*** Input data Section Begins ***

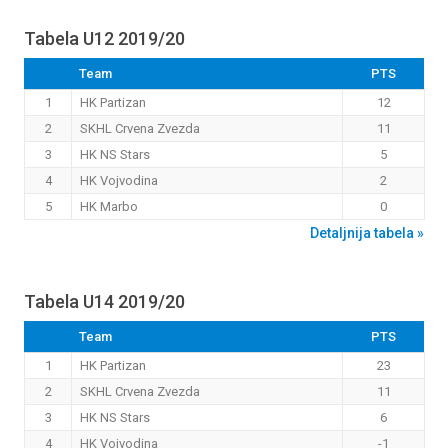
Tabela U12 2019/20
Team
PTS
1
HK Partizan
12
2
SKHL Crvena Zvezda
11
3
HK NS Stars
5
4
HK Vojvodina
2
5
HK Marbo
0
Detaljnija tabela »
Tabela U14 2019/20
Team
PTS
1
HK Partizan
23
2
SKHL Crvena Zvezda
11
3
HK NS Stars
6
4
HK Vojvodina
-1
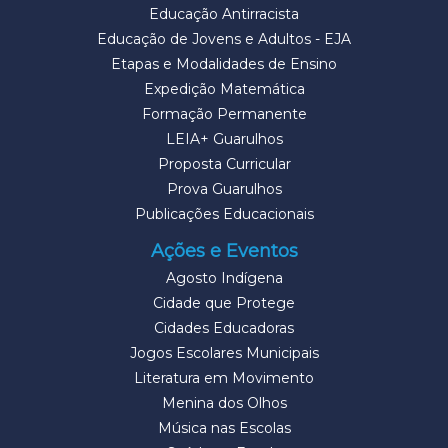
Educação Antirracista
Educação de Jovens e Adultos - EJA
Etapas e Modalidades de Ensino
Expedição Matemática
Formação Permanente
LEIA+ Guarulhos
Proposta Curricular
Prova Guarulhos
Publicações Educacionais
Ações e Eventos
Agosto Indígena
Cidade que Protege
Cidades Educadoras
Jogos Escolares Municipais
Literatura em Movimento
Menina dos Olhos
Música nas Escolas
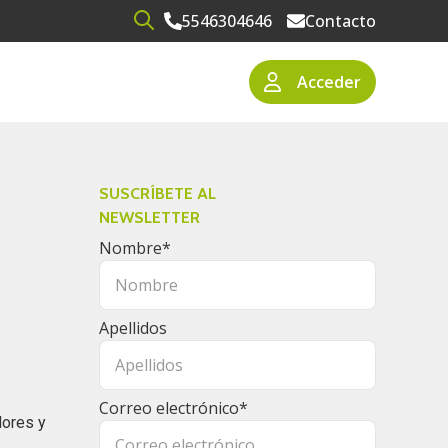
5546304646
Contacto
Open search
Acceder
narios
resas
SUSCRÍBETE AL
NEWSLETTER
Nombre
*
Apellidos
Correo electrónico
*
dores y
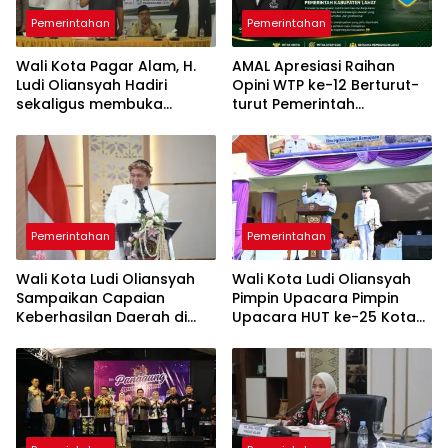
Pemerintahan
Pemerintahan
Wali Kota Pagar Alam, H.
AMAL Apresiasi Raihan
Ludi Oliansyah Hadiri
Opini WTP ke-12 Berturut-
sekaligus membuka
turut Pemerintah
Konfercab VI Nahdlatul
Kabupaten Lahat
Ulama
Pemerintahan
Pemerintahan
Wali Kota Ludi Oliansyah
Wali Kota Ludi Oliansyah
Sampaikan Capaian
Pimpin Upacara Pimpin
Keberhasilan Daerah di
Upacara HUT ke-25 Kota
Paripurna HUT ke-25 Kota
Pagar Alam Ulang Tahun
Pagar Alam
Perak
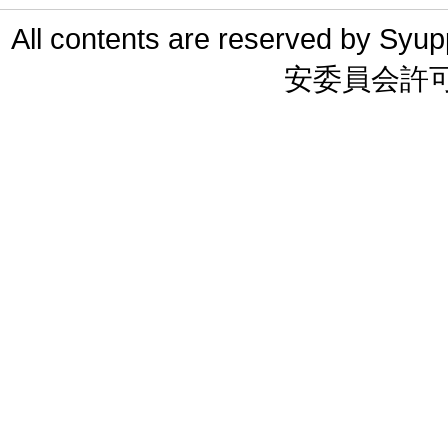
All contents are reserved 
安委員会許可 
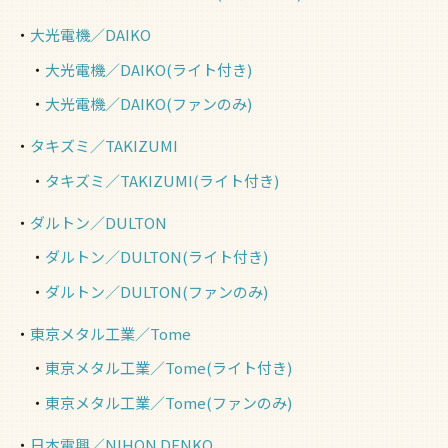
大光電機／DAIKO
大光電機／DAIKO(ライト付き)
大光電機／DAIKO(ファンのみ)
タキズミ／TAKIZUMI
タキズミ／TAKIZUMI(ライト付き)
ダルトン／DULTON
ダルトン／DULTON(ライト付き)
ダルトン／DULTON(ファンのみ)
東京メタル工業／Tome
東京メタル工業／Tome(ライト付き)
東京メタル工業／Tome(ファンのみ)
日本電興／NIHON DENKO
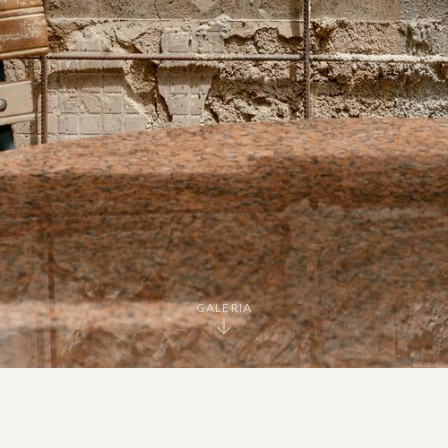
GALERIA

*** Input data Section Ends ***

» Task to complete:
Please copy out the text of the entries word for word, from the first line of the entries through the line with "Música nas Escolas", and include both of those lines. Omit the pictures from your copy.

» Problem solution:
Tabela U12 2019/20
Team
PTS
1
HK Partizan
12
2
SKHL Crvena Zvezda
11
3
HK NS Stars
5
4
HK Vojvodina
2
5
HK Marbo
0
Detaljnija tabela »
Tabela U14 2019/20
Team
PTS
1
HK Partizan
23
2
SKHL Crvena Zvezda
11
3
HK NS Stars
6
4
HK Vojvodina
-1
Educação Antirracista
Educação de Jovens e Adultos - EJA
Etapas e Modalidades de Ensino
Expedição Matemática
Formação Permanente
LEIA+ Guarulhos
Proposta Curricular
Prova Guarulhos
Publicações Educacionais
Ações e Eventos
Agosto Indígena
Cidade que Protege
Cidades Educadoras
Jogos Escolares Municipais
Literatura em Movimento
Menina dos Olhos
Música nas Escolas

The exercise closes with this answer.